PROMPT » Pull out each line from the listing below that contains the word "common".

DATA LINES »
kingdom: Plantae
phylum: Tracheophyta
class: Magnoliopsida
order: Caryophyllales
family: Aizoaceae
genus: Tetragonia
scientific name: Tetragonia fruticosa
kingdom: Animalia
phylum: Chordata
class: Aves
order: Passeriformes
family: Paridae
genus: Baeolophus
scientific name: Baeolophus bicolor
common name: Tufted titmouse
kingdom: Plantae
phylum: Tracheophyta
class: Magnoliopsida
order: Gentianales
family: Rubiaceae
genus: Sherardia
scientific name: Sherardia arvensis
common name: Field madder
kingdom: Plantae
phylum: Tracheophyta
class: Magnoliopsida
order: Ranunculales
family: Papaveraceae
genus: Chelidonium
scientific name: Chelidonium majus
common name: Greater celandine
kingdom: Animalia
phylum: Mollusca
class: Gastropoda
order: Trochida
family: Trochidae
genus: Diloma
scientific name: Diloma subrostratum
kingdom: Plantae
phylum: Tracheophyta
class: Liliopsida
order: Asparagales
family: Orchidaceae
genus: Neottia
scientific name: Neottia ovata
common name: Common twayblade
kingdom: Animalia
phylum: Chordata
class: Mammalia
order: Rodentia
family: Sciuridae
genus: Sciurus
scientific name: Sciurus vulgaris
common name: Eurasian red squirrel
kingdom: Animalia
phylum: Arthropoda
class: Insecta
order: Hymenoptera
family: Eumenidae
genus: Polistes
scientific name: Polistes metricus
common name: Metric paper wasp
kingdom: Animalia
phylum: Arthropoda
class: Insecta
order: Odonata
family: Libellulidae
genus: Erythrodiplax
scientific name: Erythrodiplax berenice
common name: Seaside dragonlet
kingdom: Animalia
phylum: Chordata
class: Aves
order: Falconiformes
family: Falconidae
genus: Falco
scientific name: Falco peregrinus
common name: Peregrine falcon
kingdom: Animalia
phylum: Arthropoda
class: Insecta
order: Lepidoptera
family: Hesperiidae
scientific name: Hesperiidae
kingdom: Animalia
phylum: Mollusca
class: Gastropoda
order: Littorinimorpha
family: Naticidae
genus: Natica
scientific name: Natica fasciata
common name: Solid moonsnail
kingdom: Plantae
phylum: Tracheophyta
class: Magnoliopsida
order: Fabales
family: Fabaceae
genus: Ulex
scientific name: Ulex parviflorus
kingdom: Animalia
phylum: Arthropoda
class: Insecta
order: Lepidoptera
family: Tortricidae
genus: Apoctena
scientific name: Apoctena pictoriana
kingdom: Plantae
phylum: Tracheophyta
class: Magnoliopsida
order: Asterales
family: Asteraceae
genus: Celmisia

FINAL ANSWER »
common name: Tufted titmouse
common name: Field madder
common name: Greater celandine
common name: Common twayblade
common name: Eurasian red squirrel
common name: Metric paper wasp
common name: Seaside dragonlet
common name: Peregrine falcon
common name: Solid moonsnail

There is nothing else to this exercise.